**Stated task A:** From the essay on religion and politics, extract the passage that begins with the words containing "But, of course, the" and ends with "that freedom would.", copying it word for word.
**Stated task B:** Copy the records from the line containing "sub-region: Dare County" through the line containing "longitude: -120.4856", both lines included, and reproduce only those lines verbatim.
***** Document text
By Scott Hahn and Brandon McGinley
Scott Hahn is the author or editor of over forty popular and academic books. His works include best-selling titles Rome Sweet Home, The Lamb’s Supper, and The First Society. His most recent book is It Is Right and Just: Why the Future of Civilization Depends on True Religion.
Brandon McGinley is a Catholic writer and speaker based in Pittsburgh, Pennsylvania. He worked in politics for several years, including pro-life and pro-family advocacy with the Pennsylvania Family Institute. McGinley’s work has appeared in the Washington Post, First Things, the Catholic Herald, Plough, and The Lamp, among other venues.
What does the duty of religion have to do with politics and law? Just asking the question would cause most modern political thinkers to break out in hives. Morality and especially religion are supposed to be separate, largely private areas of concern; politics, on the other hand, is necessarily public and therefore should be free from these complications.
We’ve all heard the complaint: how dare you use the law to impose your morality on me? Curiously, this harangue seems to be used mostly when a policy proposal aims to enshrine some traditional Christian principle into law; when secular norms are enforced by law, this is seen as natural and good.
“Ah,” the perceptive secularist might chime in, “but when someone argues, for instance, for the legal right to have an abortion or to disseminate pornography, he is arguing only that the government should get out of the way of private freedoms! These are morally neutral positions—no one is forcing you to have an abortion or to view pornography if you don’t want to!”
But, of course, the person making this argument doesn’t actually believe the freedom to kill an unborn child or to have unlimited access to smut is “morally neutral” for society as a whole. If she did, she wouldn’t care either way whether abortion and porn were legal. But clearly she cares very deeply, because she thinks society is better off—that is, more morally sound—with these freedoms than without them. The argument from liberty or autonomy is not “neutral” at all, but a genuinely and wholeheartedly moral argument that having the freedom from government coercion to perform certain actions makes society better than restricting that freedom would.
We would recognize this as obviously true in most contexts other than sexuality, which distorts our vision. The arguments for and against gun control, for instance, are widely understood to be moral arguments over competing moral values of liberty, safety, and peace—and how best to pursue them. Very few people who think abortion is “not a moral issue” would agree that the freedom to pollute waterways with hazardous chemicals is also neutral.
**********
***** Extracted information
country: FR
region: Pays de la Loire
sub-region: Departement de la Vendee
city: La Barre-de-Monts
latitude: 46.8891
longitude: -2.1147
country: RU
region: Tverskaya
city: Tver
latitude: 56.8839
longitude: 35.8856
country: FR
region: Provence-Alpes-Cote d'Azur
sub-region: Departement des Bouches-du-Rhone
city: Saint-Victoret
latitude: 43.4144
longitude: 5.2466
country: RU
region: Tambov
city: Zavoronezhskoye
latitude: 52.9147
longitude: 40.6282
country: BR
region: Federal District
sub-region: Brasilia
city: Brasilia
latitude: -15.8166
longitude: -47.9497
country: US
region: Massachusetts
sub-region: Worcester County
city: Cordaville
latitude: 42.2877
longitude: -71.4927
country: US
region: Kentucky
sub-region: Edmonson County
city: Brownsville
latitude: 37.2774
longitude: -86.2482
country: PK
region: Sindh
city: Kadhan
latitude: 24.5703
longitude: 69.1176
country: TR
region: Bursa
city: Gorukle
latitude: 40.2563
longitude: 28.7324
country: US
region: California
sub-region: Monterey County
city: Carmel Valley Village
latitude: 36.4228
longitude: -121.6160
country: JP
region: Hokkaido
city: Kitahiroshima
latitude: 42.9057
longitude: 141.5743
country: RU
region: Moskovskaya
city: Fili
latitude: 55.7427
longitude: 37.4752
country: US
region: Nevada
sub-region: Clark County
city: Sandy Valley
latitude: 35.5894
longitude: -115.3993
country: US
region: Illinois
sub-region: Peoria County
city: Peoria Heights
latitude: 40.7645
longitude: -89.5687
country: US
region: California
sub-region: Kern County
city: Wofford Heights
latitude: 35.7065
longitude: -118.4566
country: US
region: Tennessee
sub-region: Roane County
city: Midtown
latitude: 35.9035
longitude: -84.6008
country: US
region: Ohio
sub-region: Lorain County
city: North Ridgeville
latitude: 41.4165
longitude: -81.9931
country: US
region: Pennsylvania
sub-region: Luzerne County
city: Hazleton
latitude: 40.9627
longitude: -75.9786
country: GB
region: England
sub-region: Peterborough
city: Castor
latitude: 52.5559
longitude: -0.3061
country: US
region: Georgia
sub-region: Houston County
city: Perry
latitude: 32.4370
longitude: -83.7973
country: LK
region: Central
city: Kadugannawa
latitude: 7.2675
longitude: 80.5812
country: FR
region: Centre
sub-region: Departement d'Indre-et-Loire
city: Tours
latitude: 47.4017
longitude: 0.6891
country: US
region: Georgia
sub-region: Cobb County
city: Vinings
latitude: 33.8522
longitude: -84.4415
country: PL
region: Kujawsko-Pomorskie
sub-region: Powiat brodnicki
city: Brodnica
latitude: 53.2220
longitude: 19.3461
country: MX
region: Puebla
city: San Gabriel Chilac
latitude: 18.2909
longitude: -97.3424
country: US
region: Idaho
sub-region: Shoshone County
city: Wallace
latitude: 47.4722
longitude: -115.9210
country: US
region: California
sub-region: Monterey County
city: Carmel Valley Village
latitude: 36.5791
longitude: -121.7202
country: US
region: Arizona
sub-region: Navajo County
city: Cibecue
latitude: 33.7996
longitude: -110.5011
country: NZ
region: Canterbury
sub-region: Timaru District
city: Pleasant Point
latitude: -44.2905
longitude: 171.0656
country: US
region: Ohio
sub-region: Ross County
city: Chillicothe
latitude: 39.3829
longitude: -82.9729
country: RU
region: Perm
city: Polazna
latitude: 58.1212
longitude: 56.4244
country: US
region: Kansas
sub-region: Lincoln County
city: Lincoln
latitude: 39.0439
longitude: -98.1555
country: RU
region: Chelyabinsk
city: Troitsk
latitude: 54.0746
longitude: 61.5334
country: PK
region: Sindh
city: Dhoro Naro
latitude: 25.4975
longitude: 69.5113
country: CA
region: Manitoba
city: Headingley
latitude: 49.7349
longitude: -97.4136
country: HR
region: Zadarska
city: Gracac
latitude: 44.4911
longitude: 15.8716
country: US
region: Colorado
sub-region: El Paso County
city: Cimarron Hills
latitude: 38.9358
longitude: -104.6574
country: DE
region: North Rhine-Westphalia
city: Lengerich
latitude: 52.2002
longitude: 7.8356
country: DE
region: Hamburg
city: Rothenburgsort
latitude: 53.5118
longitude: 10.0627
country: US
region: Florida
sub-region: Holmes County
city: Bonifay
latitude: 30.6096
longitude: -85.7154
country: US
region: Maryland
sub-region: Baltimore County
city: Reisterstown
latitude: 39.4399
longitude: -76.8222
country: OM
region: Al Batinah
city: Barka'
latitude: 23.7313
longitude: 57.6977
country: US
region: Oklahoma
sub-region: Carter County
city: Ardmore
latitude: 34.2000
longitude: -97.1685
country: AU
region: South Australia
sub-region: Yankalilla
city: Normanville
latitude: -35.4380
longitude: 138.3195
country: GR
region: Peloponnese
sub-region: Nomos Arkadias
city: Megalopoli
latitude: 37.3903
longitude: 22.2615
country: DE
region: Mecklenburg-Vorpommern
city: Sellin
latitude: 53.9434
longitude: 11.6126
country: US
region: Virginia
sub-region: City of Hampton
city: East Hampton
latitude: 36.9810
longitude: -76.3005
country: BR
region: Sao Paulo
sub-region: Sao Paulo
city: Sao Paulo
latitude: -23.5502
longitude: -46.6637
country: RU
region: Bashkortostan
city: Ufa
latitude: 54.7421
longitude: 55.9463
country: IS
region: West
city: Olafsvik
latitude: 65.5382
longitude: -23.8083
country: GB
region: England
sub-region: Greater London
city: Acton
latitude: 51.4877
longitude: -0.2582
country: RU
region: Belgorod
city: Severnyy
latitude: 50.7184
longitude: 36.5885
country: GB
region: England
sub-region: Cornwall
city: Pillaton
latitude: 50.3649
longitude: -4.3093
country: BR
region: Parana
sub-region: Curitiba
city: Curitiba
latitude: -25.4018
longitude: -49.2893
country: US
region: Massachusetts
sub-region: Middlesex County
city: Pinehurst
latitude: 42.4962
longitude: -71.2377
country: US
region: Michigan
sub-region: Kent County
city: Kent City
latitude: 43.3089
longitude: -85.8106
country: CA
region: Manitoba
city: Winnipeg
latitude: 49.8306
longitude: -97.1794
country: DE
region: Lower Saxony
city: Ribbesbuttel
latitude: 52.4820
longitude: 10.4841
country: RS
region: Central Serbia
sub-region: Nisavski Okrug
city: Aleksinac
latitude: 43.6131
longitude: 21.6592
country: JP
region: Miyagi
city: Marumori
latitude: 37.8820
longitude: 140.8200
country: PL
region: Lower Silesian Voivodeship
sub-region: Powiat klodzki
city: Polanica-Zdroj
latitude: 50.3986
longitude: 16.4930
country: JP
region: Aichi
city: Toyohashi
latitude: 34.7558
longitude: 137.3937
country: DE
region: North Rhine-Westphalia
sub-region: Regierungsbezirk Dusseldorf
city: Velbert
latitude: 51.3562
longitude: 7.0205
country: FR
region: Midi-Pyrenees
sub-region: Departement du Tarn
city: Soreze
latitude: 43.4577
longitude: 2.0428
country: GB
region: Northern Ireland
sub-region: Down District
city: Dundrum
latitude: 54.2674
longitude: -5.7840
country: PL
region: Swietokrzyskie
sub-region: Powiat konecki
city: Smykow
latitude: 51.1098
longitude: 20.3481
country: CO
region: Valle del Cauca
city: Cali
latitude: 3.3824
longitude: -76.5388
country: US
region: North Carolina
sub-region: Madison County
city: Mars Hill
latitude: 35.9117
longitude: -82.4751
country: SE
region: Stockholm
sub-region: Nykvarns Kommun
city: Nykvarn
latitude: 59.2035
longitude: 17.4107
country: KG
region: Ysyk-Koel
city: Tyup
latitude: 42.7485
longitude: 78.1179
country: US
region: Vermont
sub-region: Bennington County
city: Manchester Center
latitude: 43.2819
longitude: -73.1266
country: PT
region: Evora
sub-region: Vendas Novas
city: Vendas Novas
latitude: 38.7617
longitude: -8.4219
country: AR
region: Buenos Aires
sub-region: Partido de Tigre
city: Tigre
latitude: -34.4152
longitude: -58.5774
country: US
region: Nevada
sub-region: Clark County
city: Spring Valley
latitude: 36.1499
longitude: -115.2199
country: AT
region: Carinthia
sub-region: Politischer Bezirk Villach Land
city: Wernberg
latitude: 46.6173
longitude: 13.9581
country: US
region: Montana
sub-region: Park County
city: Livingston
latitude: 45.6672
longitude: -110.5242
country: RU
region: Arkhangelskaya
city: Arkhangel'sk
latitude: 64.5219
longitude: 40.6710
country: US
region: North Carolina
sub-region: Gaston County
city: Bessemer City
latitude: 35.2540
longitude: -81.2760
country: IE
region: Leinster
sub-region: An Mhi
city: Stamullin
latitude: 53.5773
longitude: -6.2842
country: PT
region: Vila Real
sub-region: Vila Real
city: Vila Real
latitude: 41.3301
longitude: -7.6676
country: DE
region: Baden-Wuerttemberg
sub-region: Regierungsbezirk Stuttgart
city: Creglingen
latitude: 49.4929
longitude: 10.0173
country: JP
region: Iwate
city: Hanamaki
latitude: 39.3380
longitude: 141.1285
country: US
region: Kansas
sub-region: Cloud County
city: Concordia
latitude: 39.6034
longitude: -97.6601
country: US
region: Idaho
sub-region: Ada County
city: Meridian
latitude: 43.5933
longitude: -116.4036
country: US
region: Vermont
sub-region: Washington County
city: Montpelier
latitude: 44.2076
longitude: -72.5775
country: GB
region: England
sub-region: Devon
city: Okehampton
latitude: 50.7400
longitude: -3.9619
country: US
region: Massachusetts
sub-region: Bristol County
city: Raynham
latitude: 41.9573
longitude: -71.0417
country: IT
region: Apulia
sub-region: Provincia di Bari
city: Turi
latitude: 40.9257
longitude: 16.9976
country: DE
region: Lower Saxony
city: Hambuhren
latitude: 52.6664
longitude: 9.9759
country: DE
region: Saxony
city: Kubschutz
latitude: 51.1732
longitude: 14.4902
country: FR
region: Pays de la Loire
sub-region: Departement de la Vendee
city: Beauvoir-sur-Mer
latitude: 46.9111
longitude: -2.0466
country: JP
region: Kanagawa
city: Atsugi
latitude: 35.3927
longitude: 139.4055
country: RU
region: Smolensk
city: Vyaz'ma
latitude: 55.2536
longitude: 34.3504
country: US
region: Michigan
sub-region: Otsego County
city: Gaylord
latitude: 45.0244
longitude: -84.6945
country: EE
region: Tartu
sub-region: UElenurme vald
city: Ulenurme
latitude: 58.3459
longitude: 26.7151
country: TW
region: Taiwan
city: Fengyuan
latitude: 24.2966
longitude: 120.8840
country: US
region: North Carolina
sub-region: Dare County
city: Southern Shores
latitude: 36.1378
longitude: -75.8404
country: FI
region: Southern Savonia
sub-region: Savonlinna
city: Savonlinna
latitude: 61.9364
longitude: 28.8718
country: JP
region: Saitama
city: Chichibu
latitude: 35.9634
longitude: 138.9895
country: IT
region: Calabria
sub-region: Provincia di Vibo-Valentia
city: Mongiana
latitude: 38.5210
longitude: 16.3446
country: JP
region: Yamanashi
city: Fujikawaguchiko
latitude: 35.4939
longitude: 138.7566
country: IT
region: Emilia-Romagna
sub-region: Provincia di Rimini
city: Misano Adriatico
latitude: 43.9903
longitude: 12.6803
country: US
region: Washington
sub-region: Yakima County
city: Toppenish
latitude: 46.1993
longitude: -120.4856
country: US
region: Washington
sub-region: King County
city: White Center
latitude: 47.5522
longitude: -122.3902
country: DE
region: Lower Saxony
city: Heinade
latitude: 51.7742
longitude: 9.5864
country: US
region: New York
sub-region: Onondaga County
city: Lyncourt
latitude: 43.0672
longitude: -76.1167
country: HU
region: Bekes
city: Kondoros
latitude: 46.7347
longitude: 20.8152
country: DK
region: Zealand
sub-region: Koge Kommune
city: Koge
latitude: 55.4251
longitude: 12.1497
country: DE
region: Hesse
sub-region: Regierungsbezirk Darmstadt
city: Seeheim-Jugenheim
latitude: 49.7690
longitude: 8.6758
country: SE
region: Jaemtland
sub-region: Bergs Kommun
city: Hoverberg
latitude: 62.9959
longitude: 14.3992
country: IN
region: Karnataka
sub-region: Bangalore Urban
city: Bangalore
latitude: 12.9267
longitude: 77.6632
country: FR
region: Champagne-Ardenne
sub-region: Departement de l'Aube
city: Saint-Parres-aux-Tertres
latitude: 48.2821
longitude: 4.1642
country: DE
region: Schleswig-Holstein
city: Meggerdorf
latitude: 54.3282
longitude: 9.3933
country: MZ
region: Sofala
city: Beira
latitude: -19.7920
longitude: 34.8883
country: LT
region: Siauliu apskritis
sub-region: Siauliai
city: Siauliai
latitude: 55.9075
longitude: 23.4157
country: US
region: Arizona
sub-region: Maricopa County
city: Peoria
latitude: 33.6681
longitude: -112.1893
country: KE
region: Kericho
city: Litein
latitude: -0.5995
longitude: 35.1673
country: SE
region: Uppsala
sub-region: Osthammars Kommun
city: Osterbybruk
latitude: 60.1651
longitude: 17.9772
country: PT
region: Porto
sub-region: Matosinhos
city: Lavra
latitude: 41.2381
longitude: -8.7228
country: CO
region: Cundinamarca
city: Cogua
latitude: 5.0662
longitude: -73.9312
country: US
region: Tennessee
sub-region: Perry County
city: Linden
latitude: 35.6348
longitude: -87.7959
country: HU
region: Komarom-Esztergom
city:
**********
**Reply A:**
But, of course, the person making this argument doesn’t actually believe the freedom to kill an unborn child or to have unlimited access to smut is “morally neutral” for society as a whole. If she did, she wouldn’t care either way whether abortion and porn were legal. But clearly she cares very deeply, because she thinks society is better off—that is, more morally sound—with these freedoms than without them. The argument from liberty or autonomy is not “neutral” at all, but a genuinely and wholeheartedly moral argument that having the freedom from government coercion to perform certain actions makes society better than restricting that freedom would.

**Reply B:**
sub-region: Dare County
city: Southern Shores
latitude: 36.1378
longitude: -75.8404
country: FI
region: Southern Savonia
sub-region: Savonlinna
city: Savonlinna
latitude: 61.9364
longitude: 28.8718
country: JP
region: Saitama
city: Chichibu
latitude: 35.9634
longitude: 138.9895
country: IT
region: Calabria
sub-region: Provincia di Vibo-Valentia
city: Mongiana
latitude: 38.5210
longitude: 16.3446
country: JP
region: Yamanashi
city: Fujikawaguchiko
latitude: 35.4939
longitude: 138.7566
country: IT
region: Emilia-Romagna
sub-region: Provincia di Rimini
city: Misano Adriatico
latitude: 43.9903
longitude: 12.6803
country: US
region: Washington
sub-region: Yakima County
city: Toppenish
latitude: 46.1993
longitude: -120.4856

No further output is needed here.